What this exercise asks ->
a - In the World Cup article, how long before this piece did the author write in ArchUp about American architecture?
b - Transcribe the World Cup article verbatim, everything from "Today, watching the" down to "camera ever shows.".

From Football to Super Bowl
Ibrahim Fawakherji — ArchUp
How America Redesigned the World Cup Experience
About eleven months ago, I wrote in ArchUp about American architecture. Not about New York or Chicago specifically, but about the mentality that produced them. The mentality that sees a building as an experience, a city as a platform, and an event as a complete industry rather than a passing occasion.
Today, watching the World Cup unfold across the United States, Canada, and Mexico, that piece came back to me with unusual force.
Before any reader asks what an architect has to do with football, I will make a simple request.
Pour your coffee.
And keep reading.
Without architecture, the World Cup as we know it does not exist. Without the engineers, the designers, the consultants, and the contractors who spent years building the infrastructure that allows millions of human beings to converge on a single city without it collapsing under the weight of their presence, there is no tournament. The referee’s whistle opens the match. But the match was made possible years earlier, inside design offices, on construction sites, through decisions about drainage and sightlines and crowd flow and emergency egress that no broadcast camera ever shows.

Extracted information ->
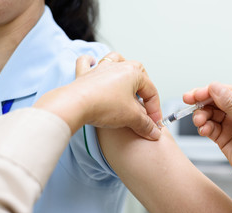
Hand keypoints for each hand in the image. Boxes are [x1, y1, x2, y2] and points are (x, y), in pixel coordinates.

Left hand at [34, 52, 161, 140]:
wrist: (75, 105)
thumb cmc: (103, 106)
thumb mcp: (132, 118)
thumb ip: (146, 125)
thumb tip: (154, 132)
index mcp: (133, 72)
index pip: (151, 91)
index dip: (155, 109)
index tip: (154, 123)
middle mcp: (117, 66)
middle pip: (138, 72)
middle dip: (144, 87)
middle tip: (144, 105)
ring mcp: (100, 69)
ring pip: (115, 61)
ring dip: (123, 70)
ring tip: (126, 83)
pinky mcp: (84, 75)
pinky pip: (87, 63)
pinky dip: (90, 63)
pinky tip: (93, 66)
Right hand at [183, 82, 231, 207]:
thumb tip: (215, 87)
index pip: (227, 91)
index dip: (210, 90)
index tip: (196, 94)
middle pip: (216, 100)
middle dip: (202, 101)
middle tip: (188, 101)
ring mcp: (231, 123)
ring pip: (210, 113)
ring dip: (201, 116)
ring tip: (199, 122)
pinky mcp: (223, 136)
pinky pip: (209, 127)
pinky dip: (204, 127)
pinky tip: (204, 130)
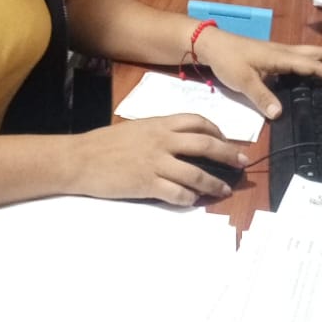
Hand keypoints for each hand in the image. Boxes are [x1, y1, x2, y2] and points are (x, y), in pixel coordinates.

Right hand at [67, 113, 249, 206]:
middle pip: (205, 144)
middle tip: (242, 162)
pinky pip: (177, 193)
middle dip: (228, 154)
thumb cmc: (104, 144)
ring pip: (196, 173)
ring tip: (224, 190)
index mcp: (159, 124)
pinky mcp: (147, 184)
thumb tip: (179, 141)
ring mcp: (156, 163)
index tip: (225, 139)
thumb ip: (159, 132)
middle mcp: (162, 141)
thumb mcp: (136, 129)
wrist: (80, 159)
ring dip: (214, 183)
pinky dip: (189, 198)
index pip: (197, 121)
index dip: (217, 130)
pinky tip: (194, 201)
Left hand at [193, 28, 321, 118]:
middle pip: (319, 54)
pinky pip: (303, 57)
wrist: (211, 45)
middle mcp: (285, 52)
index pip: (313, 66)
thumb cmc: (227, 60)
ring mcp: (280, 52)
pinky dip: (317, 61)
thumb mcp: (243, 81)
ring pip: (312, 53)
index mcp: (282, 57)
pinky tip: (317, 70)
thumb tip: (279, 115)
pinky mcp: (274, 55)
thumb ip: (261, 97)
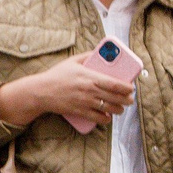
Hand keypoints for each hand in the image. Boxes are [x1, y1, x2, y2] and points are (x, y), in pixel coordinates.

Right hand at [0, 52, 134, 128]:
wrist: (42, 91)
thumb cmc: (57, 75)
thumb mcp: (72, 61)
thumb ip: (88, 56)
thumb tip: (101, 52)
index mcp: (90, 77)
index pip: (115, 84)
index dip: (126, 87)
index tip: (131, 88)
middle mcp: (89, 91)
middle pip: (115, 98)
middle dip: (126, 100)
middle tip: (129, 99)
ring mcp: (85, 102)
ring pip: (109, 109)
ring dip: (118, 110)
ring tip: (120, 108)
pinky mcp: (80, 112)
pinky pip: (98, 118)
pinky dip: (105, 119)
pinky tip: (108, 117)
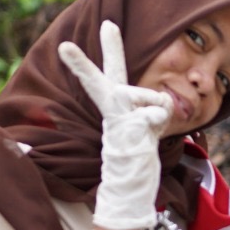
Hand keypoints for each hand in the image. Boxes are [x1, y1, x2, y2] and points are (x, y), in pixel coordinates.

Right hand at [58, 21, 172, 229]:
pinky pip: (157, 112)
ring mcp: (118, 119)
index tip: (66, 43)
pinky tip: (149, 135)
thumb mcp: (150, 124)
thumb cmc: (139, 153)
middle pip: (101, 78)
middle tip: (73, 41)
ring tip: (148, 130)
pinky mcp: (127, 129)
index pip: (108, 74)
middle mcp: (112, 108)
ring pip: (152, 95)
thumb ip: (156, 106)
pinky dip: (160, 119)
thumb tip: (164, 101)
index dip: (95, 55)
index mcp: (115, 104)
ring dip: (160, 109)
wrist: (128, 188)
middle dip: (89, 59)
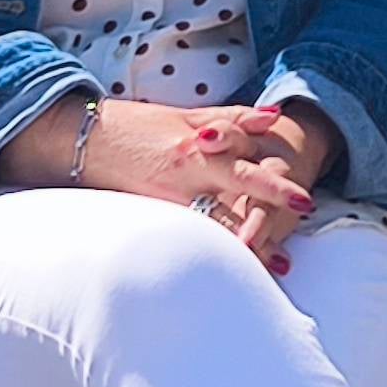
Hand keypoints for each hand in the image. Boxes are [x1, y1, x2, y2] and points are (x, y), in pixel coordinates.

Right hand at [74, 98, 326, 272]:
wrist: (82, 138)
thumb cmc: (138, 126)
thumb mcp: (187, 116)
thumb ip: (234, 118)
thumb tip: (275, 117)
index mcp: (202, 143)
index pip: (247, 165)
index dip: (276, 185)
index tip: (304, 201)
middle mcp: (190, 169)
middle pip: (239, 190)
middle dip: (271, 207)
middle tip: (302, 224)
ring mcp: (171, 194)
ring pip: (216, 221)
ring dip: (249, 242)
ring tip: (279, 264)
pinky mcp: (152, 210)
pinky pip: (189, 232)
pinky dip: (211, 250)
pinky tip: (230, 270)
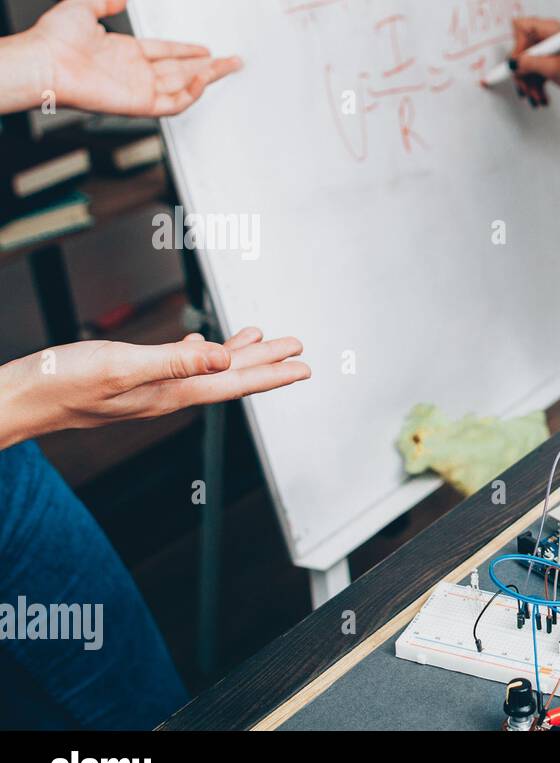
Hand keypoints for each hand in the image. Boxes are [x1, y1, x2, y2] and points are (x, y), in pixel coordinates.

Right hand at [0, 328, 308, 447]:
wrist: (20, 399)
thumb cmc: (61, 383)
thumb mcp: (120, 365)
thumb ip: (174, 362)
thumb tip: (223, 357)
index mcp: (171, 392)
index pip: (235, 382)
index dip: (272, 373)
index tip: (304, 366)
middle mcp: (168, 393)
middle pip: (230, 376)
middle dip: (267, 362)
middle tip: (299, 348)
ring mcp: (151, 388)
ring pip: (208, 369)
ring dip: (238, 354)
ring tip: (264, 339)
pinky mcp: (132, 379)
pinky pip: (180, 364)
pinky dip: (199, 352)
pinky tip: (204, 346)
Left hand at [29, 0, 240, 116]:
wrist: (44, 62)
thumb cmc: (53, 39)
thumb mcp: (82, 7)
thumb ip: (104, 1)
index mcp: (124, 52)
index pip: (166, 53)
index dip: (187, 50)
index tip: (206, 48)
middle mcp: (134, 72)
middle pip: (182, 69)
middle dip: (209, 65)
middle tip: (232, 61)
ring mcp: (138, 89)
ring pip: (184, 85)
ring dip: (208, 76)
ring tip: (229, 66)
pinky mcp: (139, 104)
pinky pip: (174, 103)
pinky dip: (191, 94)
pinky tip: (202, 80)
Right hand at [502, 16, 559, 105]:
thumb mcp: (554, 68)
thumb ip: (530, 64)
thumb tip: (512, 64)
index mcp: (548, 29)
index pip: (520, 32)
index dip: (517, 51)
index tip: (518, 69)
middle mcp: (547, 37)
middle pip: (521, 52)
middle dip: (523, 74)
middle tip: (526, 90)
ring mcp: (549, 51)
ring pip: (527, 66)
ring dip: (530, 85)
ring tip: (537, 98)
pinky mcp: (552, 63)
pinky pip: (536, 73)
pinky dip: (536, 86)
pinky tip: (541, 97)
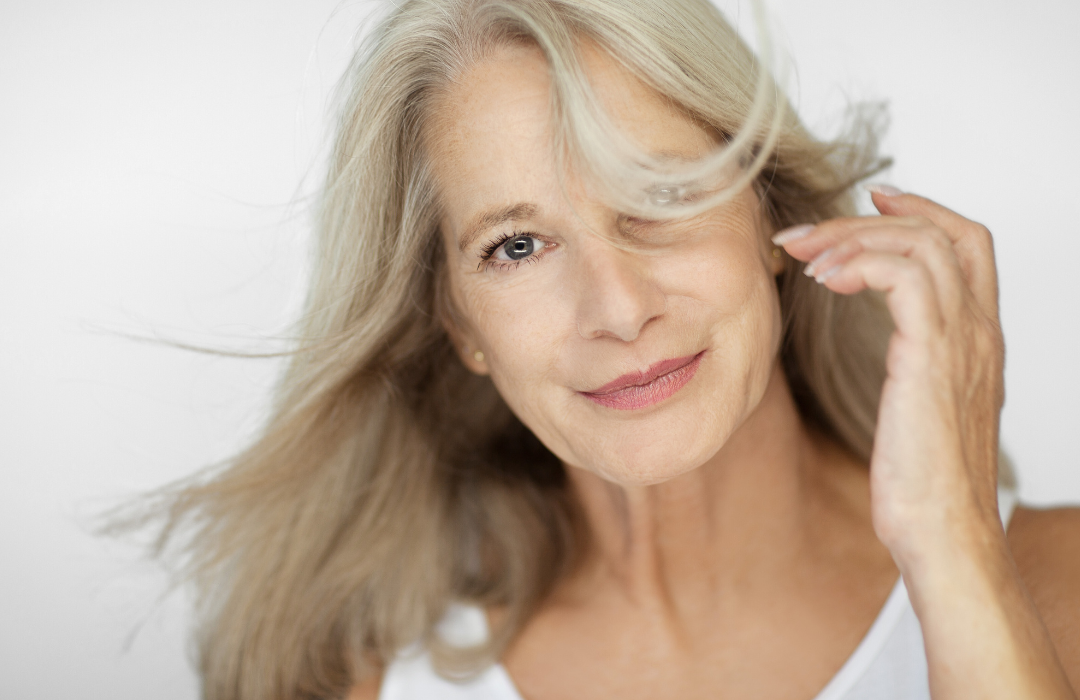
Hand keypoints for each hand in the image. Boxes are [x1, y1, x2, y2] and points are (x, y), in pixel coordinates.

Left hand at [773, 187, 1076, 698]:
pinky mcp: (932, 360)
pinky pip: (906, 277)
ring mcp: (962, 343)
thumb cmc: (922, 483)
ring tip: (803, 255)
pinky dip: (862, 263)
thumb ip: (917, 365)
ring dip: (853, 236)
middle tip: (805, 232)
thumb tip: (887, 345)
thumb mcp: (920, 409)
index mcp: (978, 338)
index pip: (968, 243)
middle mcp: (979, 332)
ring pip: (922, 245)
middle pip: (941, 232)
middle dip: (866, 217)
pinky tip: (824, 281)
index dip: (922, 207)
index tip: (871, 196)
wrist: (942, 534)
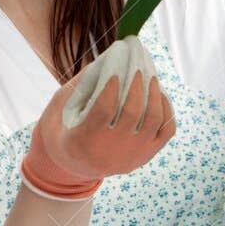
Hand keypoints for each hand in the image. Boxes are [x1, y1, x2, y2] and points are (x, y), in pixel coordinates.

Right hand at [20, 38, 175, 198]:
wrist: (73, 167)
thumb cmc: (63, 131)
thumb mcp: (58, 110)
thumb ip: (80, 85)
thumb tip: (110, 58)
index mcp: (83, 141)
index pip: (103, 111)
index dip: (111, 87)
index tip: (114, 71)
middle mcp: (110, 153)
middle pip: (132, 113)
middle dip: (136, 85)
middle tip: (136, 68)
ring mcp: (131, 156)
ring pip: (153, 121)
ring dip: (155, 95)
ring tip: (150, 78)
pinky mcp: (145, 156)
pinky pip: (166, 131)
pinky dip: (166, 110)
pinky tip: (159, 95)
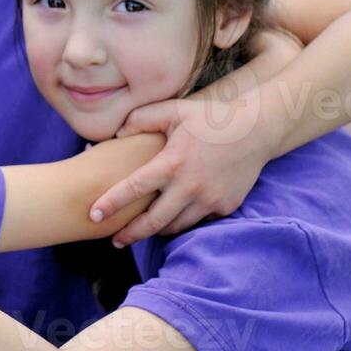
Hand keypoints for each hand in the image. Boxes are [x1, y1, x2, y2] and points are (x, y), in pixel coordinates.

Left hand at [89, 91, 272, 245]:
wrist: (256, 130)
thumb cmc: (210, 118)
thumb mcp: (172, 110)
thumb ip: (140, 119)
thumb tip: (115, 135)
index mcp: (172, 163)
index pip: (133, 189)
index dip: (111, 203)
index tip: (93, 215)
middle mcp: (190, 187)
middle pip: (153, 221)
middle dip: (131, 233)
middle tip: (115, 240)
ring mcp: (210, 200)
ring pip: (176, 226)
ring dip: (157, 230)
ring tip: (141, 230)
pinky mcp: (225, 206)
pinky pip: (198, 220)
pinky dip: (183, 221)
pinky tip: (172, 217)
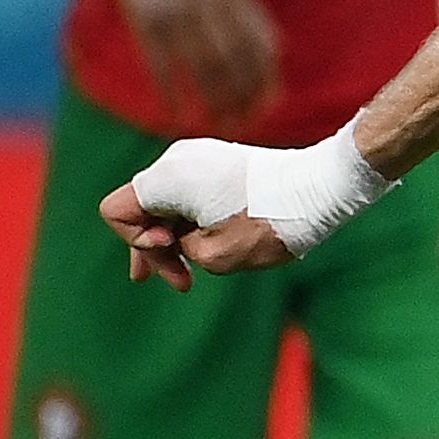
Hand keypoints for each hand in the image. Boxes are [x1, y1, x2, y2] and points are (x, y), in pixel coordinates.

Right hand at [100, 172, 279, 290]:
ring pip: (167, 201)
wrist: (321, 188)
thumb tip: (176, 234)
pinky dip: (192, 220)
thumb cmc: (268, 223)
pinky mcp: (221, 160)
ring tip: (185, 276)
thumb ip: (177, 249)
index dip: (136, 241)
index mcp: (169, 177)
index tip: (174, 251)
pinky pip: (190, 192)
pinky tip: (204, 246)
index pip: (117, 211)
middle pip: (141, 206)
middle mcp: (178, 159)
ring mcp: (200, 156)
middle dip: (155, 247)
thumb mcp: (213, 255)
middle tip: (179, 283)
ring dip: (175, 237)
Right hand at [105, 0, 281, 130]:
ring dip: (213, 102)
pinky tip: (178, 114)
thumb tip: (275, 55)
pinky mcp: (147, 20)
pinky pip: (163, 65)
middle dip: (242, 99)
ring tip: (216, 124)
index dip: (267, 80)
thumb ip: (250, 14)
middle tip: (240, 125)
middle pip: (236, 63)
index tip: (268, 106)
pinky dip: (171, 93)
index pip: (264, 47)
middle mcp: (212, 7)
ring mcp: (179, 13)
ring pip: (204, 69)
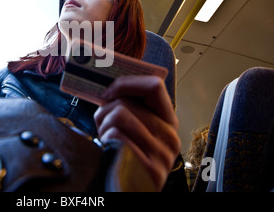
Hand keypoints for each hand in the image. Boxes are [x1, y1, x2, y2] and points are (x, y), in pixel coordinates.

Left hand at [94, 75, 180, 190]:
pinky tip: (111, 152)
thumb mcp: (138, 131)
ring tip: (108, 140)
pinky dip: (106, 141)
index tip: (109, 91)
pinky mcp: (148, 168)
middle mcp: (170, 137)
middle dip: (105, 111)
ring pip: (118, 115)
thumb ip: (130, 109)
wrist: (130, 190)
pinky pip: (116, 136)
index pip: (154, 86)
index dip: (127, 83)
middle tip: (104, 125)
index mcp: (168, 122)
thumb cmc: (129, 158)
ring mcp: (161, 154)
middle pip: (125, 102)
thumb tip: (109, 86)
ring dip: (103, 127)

Solutions to the problems ->
a - About eleven months earlier.

b -
Today, watching the World Cup unfold across the United States, Canada, and Mexico, that piece came back to me with unusual force.
Before any reader asks what an architect has to do with football, I will make a simple request.
Pour your coffee.
And keep reading.
Without architecture, the World Cup as we know it does not exist. Without the engineers, the designers, the consultants, and the contractors who spent years building the infrastructure that allows millions of human beings to converge on a single city without it collapsing under the weight of their presence, there is no tournament. The referee’s whistle opens the match. But the match was made possible years earlier, inside design offices, on construction sites, through decisions about drainage and sightlines and crowd flow and emergency egress that no broadcast camera ever shows.